I don't understand why you continue to ignore the high dropout rates of the high schools you highlight as "breaking the mold" ["High Schools That Break the Mold," Jan. 10]. The senior class at Wakefield High School is 60 percent the size of its freshman enrollment. This statistic is 70 percent at Annandale and 75 percent at Stuart. (Note that the Arlington County report on dropouts says the dropout rate at Wakefield is only 1.9 percent!) And the graduation rates are (as a percentage of incoming freshmen) undoubtedly lower.

What might be reasonably said about the best "mold-breaker" schools is that they provide a challenging curriculum and safe learning environment that attracts and retains the middle class and other high-aspiration students in their districts, enabling those who wish to get an excellent education. This is not an insignificant achievement, yet it likely says little about the education received by the other 60 to 75 percent of students.

Joel Kanter

Silver Spring

I haven't been ignoring dropout rates. I wrote about them last month and will do so again this month. My online column last week, at http://www.washingtonpost.com, reported research showing intriguing results from five approaches to raising graduation rates.

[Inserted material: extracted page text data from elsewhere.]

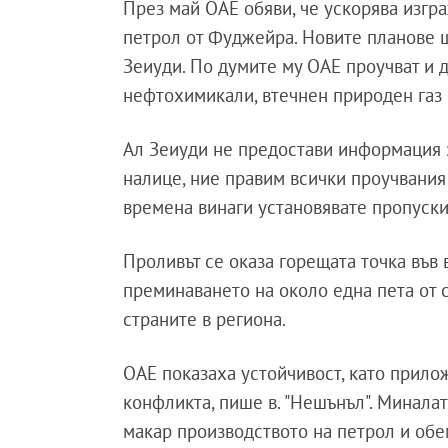
През май ОАЕ обяви, че ускорява изгра
петрол от Фуджейра. Новите планове щ
Зеиуди. По думите му ОАЕ проучват и 
нефтохимикали, втечнен природен газ 
Ал Зеиуди не предостави информация з
налице, ние правим всички проучвания
времена винаги установявате пропускит
Проливът се оказа горещата точка във
преминаването на около една пета от 
страните в региона.
ОАЕ показаха устойчивост, като прило
конфликта, пише в. "Нешънъл". Миналат
макар производството на петрол и обем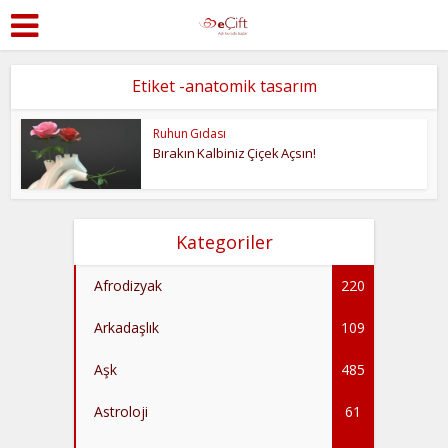
Etiket -anatomik tasarım
Ruhun Gıdası
Bırakın Kalbiniz Çiçek Açsın!
Kategoriler
Afrodizyak
220
Arkadaşlık
109
Aşk
485
Astroloji
61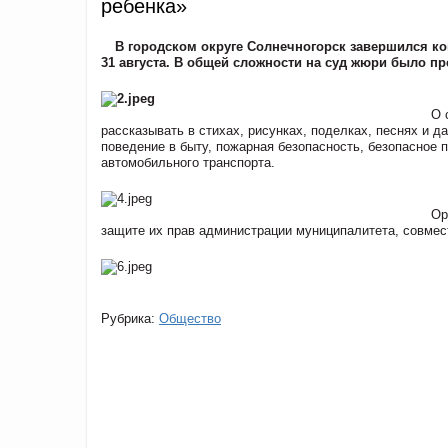
ребенка»
В городском округе Солнечногорск завершился ко
31 августа. В общей сложности на суд жюри было пр
О 
рассказывать в стихах, рисунках, поделках, песнях и 
поведение в быту, пожарная безопасность, безопасное 
автомобильного транспорта.
Ор
защите их прав администрации муниципалитета, совмес
Рубрика:
Общество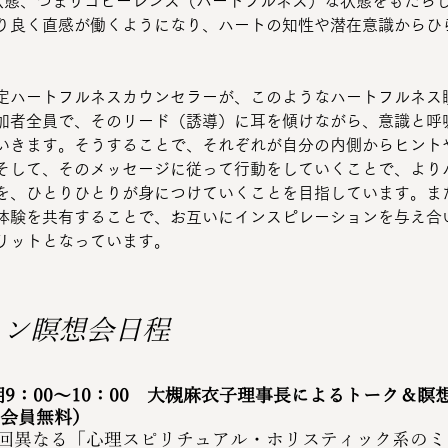
た状態、つまりコヒーレンス（ハートフルネス）な状態をもたら
り良く直感が働くようになり、ハートの知性や潜在意識からひ
。
定ハートフルネスカウンセラーが、このようなハートフルネス
加者全員で、そのリード（誘導）に耳を傾けながら、意識と呼
いきます。そうすることで、それぞれが自分の内側からヒント
そして、そのメッセージに従って行動をしていくことで、より
を、ひとりひとりが身につけていくことを目指しています。ま
体験を共有することで、お互いにインスピレーションを与え合
リットとなっています。
イン瞑想会日程
朝9：00～10：00　大槻麻衣子理事長によるトーク＆瞑
（会員無料）
回異なる「心理スピリチュアル・ホリスティック系のミ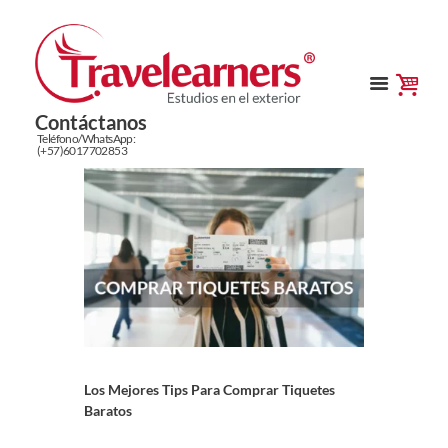
Contáctanos
Teléfono/WhatsApp:
(+57)6017702853
Los Mejores Tips Para Comprar Tiquetes
Baratos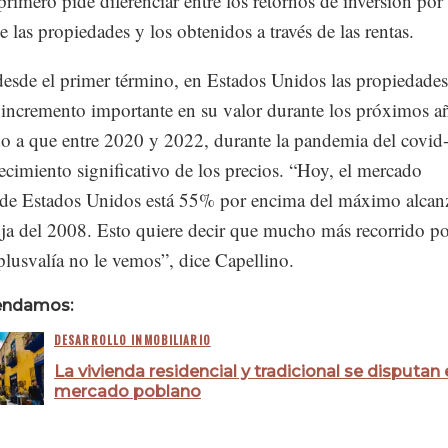
primero pide diferenciar entre los retornos de inversión por 
e las propiedades y los obtenidos a través de las rentas.
esde el primer término, en Estados Unidos las propiedade
 incremento importante en su valor durante los próximos a
do a que entre 2020 y 2022, durante la pandemia del covid
cimiento significativo de los precios. “Hoy, el mercado
l de Estados Unidos está 55% por encima del máximo alca
uja del 2008. Esto quiere decir que mucho más recorrido p
plusvalía no le vemos”, dice Capellino.
endamos:
DESARROLLO INMOBILIARIO
La vivienda residencial y tradicional se disputan 
mercado poblano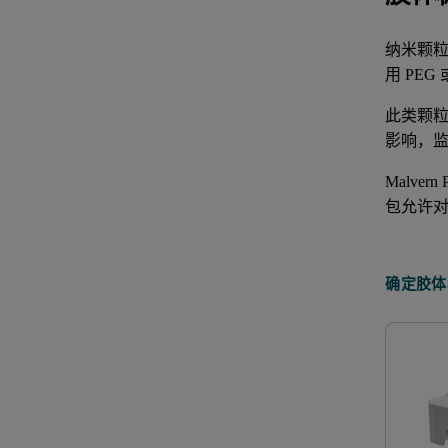
纳米颗
用 PE
此类颗
影响，
Malvern 
包允许
确定胶体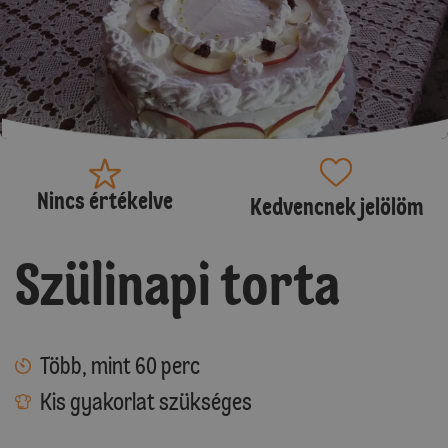
Nincs értékelve
Kedvencnek jelölöm
Szülinapi torta
Több, mint 60 perc
Kis gyakorlat szükséges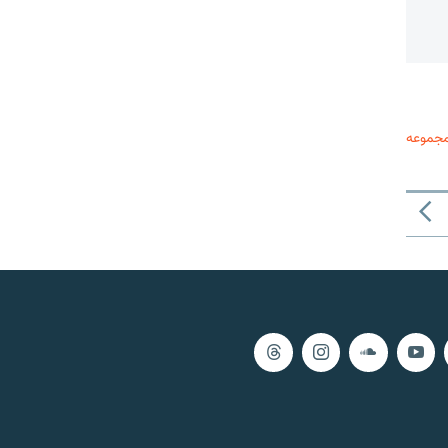
مجموعه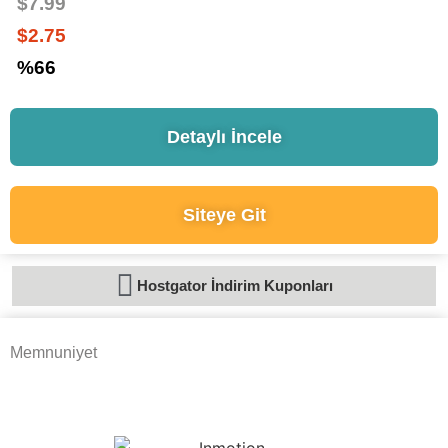
$7.99
$2.75
%66
Detaylı İncele
Siteye Git
Hostgator İndirim Kuponları
Memnuniyet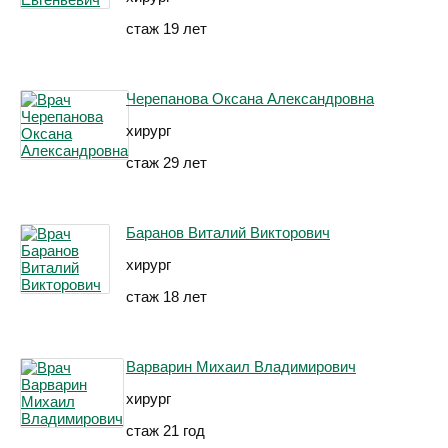
стаж 19 лет
Черепанова Оксана Александровна
хирург
стаж 29 лет
Баранов Виталий Викторович
хирург
стаж 18 лет
Варварин Михаил Владимирович
хирург
стаж 21 год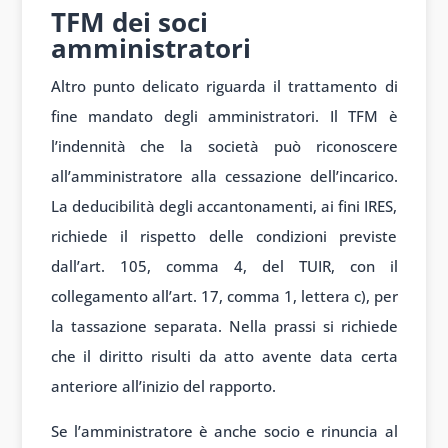
TFM dei soci
amministratori
Altro punto delicato riguarda il trattamento di
fine mandato degli amministratori. Il TFM è
l’indennità che la società può riconoscere
all’amministratore alla cessazione dell’incarico.
La deducibilità degli accantonamenti, ai fini IRES,
richiede il rispetto delle condizioni previste
dall’art. 105, comma 4, del TUIR, con il
collegamento all’art. 17, comma 1, lettera c), per
la tassazione separata. Nella prassi si richiede
che il diritto risulti da atto avente data certa
anteriore all’inizio del rapporto.
Se l’amministratore è anche socio e rinuncia al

But this is, so far, a problem for which we lack a solution available to the high school leaders and teachers whose work I am rating. Only one research-driven approach, breaking high schools into small learning communities, is something high school leaders can do, and we will need more data before policymakers in this area will be willing to adopt that method.

What interests me is that some low-income, high-dropout schools, such as Wakefield, Annandale and Stuart, still try to prepare students for college by getting them into Advanced Placement and International Baccalaureate classes and employ terrific teachers whose students do well on the tests. Most schools such as these do not try, and their rates of AP participation and mastery remain low.